The data >>
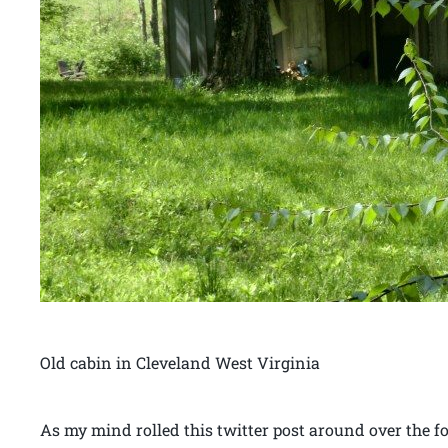
Old cabin in Cleveland West Virginia
As my mind rolled this twitter post around over the 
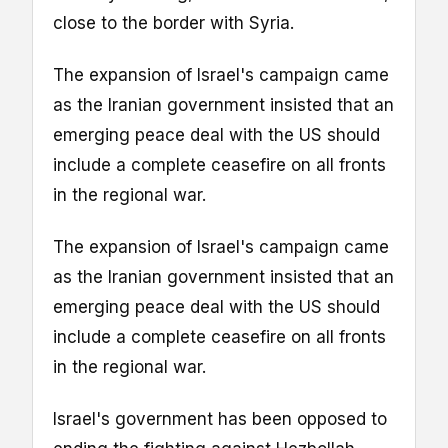
close to the border with Syria.
The expansion of Israel's campaign came
as the Iranian government insisted that an
emerging peace deal with the US should
include a complete ceasefire on all fronts
in the regional war.
The expansion of Israel's campaign came
as the Iranian government insisted that an
emerging peace deal with the US should
include a complete ceasefire on all fronts
in the regional war.
Israel's government has been opposed to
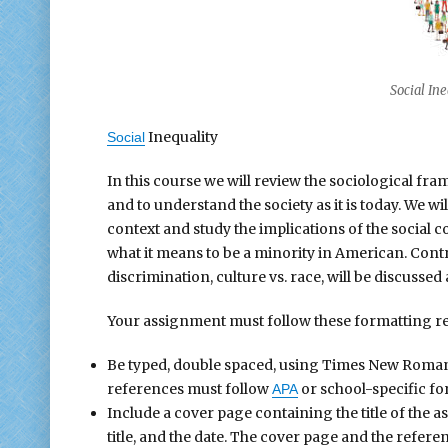
Social In
Inequality
Social
In this course we will review the sociological f
and to understand the society as it is today. We wi
context and study the implications of the social c
what it means to be a minority in American. Contro
discrimination, culture vs. race, will be discussed
Your assignment must follow these formatting r
Be typed, double spaced, using Times New Roman fo
references must follow
or school-specific fo
APA
Include a cover page containing the title of the 
title, and the date. The cover page and the refer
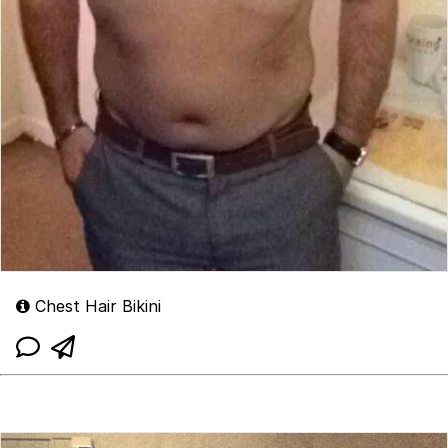
Chest Hair Bikini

Request >>
The reply must match the records exactly, apart from the pictures, which are left out.

Solution to the problem >>
Old cabin in Cleveland West Virginia
As my mind rolled this twitter post around over the 
close to the border with Syria.
The expansion of Israel's campaign came
as the Iranian government insisted that an
emerging peace deal with the US should
include a complete ceasefire on all fronts
in the regional war.
The expansion of Israel's campaign came
as the Iranian government insisted that an
emerging peace deal with the US should
include a complete ceasefire on all fronts
in the regional war.
Israel's government has been opposed to
Social In
Inequality
Social
In this course we will review the sociological f
and to understand the society as it is today. We wi
context and study the implications of the social c
what it means to be a minority in American. Contro
discrimination, culture vs. race, will be discussed
Your assignment must follow these formatting r
Be typed, double spaced, using Times New Roman fo
references must follow
or school-specific fo
APA
Include a cover page containing the title of the 
title, and the date. The cover page and the refer
Chest Hair Bikini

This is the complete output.